» **Short task**:
Output the data below in full, byte for byte. Nothing may differ.

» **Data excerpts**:
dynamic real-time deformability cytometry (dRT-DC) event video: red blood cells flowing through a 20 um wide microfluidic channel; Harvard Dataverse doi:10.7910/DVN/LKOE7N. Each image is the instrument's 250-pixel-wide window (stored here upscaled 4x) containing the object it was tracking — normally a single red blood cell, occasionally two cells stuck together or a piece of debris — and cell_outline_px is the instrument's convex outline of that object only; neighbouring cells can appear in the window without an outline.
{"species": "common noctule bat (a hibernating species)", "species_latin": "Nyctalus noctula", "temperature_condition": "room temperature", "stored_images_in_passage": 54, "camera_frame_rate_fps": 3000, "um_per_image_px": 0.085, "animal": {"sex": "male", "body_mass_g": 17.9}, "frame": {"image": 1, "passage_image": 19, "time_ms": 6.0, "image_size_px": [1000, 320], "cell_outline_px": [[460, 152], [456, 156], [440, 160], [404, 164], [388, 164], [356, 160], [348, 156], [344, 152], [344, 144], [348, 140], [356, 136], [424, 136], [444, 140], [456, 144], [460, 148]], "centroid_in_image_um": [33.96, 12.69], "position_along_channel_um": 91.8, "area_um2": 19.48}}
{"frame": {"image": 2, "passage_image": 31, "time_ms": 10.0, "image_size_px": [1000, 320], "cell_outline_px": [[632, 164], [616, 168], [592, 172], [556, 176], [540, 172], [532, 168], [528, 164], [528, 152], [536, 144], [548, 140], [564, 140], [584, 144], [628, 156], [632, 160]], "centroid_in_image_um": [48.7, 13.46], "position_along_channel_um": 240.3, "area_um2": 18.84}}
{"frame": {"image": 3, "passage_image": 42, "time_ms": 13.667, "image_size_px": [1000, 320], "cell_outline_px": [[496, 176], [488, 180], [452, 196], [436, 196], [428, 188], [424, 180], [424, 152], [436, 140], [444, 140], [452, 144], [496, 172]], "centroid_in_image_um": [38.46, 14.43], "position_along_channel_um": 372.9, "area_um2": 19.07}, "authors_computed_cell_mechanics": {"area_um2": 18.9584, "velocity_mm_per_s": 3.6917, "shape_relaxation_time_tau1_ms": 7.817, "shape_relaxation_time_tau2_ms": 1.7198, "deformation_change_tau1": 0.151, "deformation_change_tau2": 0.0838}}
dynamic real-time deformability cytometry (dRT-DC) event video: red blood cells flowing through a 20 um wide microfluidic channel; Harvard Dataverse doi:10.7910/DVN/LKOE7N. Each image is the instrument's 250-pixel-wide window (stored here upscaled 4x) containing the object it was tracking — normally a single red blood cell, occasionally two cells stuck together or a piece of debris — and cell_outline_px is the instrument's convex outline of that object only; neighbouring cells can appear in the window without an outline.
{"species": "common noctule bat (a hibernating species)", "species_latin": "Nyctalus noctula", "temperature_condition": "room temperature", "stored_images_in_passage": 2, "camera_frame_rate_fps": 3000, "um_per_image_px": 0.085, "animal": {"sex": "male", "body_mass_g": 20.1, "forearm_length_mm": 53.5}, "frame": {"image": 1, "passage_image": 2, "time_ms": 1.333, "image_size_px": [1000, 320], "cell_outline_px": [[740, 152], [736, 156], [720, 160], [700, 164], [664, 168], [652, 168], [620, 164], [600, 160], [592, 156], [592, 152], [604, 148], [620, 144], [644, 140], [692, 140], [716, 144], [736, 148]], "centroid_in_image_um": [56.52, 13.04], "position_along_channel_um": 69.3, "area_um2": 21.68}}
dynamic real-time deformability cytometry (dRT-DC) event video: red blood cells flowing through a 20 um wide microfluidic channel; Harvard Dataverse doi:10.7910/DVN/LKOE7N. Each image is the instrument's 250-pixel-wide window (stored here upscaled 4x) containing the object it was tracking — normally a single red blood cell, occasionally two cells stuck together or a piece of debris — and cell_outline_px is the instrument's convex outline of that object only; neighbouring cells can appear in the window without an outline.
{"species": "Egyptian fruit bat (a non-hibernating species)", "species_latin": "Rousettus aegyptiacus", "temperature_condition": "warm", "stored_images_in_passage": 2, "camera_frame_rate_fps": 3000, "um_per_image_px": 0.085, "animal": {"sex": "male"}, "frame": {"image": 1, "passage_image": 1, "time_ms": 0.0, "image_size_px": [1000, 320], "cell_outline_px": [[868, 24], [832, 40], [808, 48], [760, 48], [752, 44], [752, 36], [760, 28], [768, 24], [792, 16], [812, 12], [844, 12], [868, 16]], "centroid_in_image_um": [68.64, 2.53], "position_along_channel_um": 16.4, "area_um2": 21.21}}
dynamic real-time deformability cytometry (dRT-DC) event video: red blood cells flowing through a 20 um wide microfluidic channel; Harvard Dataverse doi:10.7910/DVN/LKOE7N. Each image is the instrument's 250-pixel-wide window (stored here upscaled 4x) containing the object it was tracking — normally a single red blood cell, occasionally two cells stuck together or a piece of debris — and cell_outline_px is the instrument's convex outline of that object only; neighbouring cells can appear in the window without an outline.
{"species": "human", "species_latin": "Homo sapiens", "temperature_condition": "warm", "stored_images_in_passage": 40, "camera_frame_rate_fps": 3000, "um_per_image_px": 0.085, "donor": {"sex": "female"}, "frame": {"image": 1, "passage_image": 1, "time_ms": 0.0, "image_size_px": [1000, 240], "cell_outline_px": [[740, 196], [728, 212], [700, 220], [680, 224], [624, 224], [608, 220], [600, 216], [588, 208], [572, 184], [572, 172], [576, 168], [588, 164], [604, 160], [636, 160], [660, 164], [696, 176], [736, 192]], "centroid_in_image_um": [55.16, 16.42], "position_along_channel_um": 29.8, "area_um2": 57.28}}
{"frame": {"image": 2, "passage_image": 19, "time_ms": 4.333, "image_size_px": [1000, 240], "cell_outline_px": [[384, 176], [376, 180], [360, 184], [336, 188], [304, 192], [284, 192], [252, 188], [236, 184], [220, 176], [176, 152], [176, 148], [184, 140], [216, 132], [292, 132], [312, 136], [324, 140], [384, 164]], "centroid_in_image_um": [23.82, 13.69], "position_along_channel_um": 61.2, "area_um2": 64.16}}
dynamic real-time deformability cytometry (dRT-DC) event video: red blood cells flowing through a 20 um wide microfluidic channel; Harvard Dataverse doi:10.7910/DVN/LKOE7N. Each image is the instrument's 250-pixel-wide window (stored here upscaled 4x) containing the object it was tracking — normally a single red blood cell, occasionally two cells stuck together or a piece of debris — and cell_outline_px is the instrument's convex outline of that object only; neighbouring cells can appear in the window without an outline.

» **Exercise result**:
dynamic real-time deformability cytometry (dRT-DC) event video: red blood cells flowing through a 20 um wide microfluidic channel; Harvard Dataverse doi:10.7910/DVN/LKOE7N. Each image is the instrument's 250-pixel-wide window (stored here upscaled 4x) containing the object it was tracking — normally a single red blood cell, occasionally two cells stuck together or a piece of debris — and cell_outline_px is the instrument's convex outline of that object only; neighbouring cells can appear in the window without an outline.
{"species": "common noctule bat (a hibernating species)", "species_latin": "Nyctalus noctula", "temperature_condition": "room temperature", "stored_images_in_passage": 54, "camera_frame_rate_fps": 3000, "um_per_image_px": 0.085, "animal": {"sex": "male", "body_mass_g": 17.9}, "frame": {"image": 1, "passage_image": 19, "time_ms": 6.0, "image_size_px": [1000, 320], "cell_outline_px": [[460, 152], [456, 156], [440, 160], [404, 164], [388, 164], [356, 160], [348, 156], [344, 152], [344, 144], [348, 140], [356, 136], [424, 136], [444, 140], [456, 144], [460, 148]], "centroid_in_image_um": [33.96, 12.69], "position_along_channel_um": 91.8, "area_um2": 19.48}}
{"frame": {"image": 2, "passage_image": 31, "time_ms": 10.0, "image_size_px": [1000, 320], "cell_outline_px": [[632, 164], [616, 168], [592, 172], [556, 176], [540, 172], [532, 168], [528, 164], [528, 152], [536, 144], [548, 140], [564, 140], [584, 144], [628, 156], [632, 160]], "centroid_in_image_um": [48.7, 13.46], "position_along_channel_um": 240.3, "area_um2": 18.84}}
{"frame": {"image": 3, "passage_image": 42, "time_ms": 13.667, "image_size_px": [1000, 320], "cell_outline_px": [[496, 176], [488, 180], [452, 196], [436, 196], [428, 188], [424, 180], [424, 152], [436, 140], [444, 140], [452, 144], [496, 172]], "centroid_in_image_um": [38.46, 14.43], "position_along_channel_um": 372.9, "area_um2": 19.07}, "authors_computed_cell_mechanics": {"area_um2": 18.9584, "velocity_mm_per_s": 3.6917, "shape_relaxation_time_tau1_ms": 7.817, "shape_relaxation_time_tau2_ms": 1.7198, "deformation_change_tau1": 0.151, "deformation_change_tau2": 0.0838}}
dynamic real-time deformability cytometry (dRT-DC) event video: red blood cells flowing through a 20 um wide microfluidic channel; Harvard Dataverse doi:10.7910/DVN/LKOE7N. Each image is the instrument's 250-pixel-wide window (stored here upscaled 4x) containing the object it was tracking — normally a single red blood cell, occasionally two cells stuck together or a piece of debris — and cell_outline_px is the instrument's convex outline of that object only; neighbouring cells can appear in the window without an outline.
{"species": "common noctule bat (a hibernating species)", "species_latin": "Nyctalus noctula", "temperature_condition": "room temperature", "stored_images_in_passage": 2, "camera_frame_rate_fps": 3000, "um_per_image_px": 0.085, "animal": {"sex": "male", "body_mass_g": 20.1, "forearm_length_mm": 53.5}, "frame": {"image": 1, "passage_image": 2, "time_ms": 1.333, "image_size_px": [1000, 320], "cell_outline_px": [[740, 152], [736, 156], [720, 160], [700, 164], [664, 168], [652, 168], [620, 164], [600, 160], [592, 156], [592, 152], [604, 148], [620, 144], [644, 140], [692, 140], [716, 144], [736, 148]], "centroid_in_image_um": [56.52, 13.04], "position_along_channel_um": 69.3, "area_um2": 21.68}}
dynamic real-time deformability cytometry (dRT-DC) event video: red blood cells flowing through a 20 um wide microfluidic channel; Harvard Dataverse doi:10.7910/DVN/LKOE7N. Each image is the instrument's 250-pixel-wide window (stored here upscaled 4x) containing the object it was tracking — normally a single red blood cell, occasionally two cells stuck together or a piece of debris — and cell_outline_px is the instrument's convex outline of that object only; neighbouring cells can appear in the window without an outline.
{"species": "Egyptian fruit bat (a non-hibernating species)", "species_latin": "Rousettus aegyptiacus", "temperature_condition": "warm", "stored_images_in_passage": 2, "camera_frame_rate_fps": 3000, "um_per_image_px": 0.085, "animal": {"sex": "male"}, "frame": {"image": 1, "passage_image": 1, "time_ms": 0.0, "image_size_px": [1000, 320], "cell_outline_px": [[868, 24], [832, 40], [808, 48], [760, 48], [752, 44], [752, 36], [760, 28], [768, 24], [792, 16], [812, 12], [844, 12], [868, 16]], "centroid_in_image_um": [68.64, 2.53], "position_along_channel_um": 16.4, "area_um2": 21.21}}
dynamic real-time deformability cytometry (dRT-DC) event video: red blood cells flowing through a 20 um wide microfluidic channel; Harvard Dataverse doi:10.7910/DVN/LKOE7N. Each image is the instrument's 250-pixel-wide window (stored here upscaled 4x) containing the object it was tracking — normally a single red blood cell, occasionally two cells stuck together or a piece of debris — and cell_outline_px is the instrument's convex outline of that object only; neighbouring cells can appear in the window without an outline.
{"species": "human", "species_latin": "Homo sapiens", "temperature_condition": "warm", "stored_images_in_passage": 40, "camera_frame_rate_fps": 3000, "um_per_image_px": 0.085, "donor": {"sex": "female"}, "frame": {"image": 1, "passage_image": 1, "time_ms": 0.0, "image_size_px": [1000, 240], "cell_outline_px": [[740, 196], [728, 212], [700, 220], [680, 224], [624, 224], [608, 220], [600, 216], [588, 208], [572, 184], [572, 172], [576, 168], [588, 164], [604, 160], [636, 160], [660, 164], [696, 176], [736, 192]], "centroid_in_image_um": [55.16, 16.42], "position_along_channel_um": 29.8, "area_um2": 57.28}}
{"frame": {"image": 2, "passage_image": 19, "time_ms": 4.333, "image_size_px": [1000, 240], "cell_outline_px": [[384, 176], [376, 180], [360, 184], [336, 188], [304, 192], [284, 192], [252, 188], [236, 184], [220, 176], [176, 152], [176, 148], [184, 140], [216, 132], [292, 132], [312, 136], [324, 140], [384, 164]], "centroid_in_image_um": [23.82, 13.69], "position_along_channel_um": 61.2, "area_um2": 64.16}}
dynamic real-time deformability cytometry (dRT-DC) event video: red blood cells flowing through a 20 um wide microfluidic channel; Harvard Dataverse doi:10.7910/DVN/LKOE7N. Each image is the instrument's 250-pixel-wide window (stored here upscaled 4x) containing the object it was tracking — normally a single red blood cell, occasionally two cells stuck together or a piece of debris — and cell_outline_px is the instrument's convex outline of that object only; neighbouring cells can appear in the window without an outline.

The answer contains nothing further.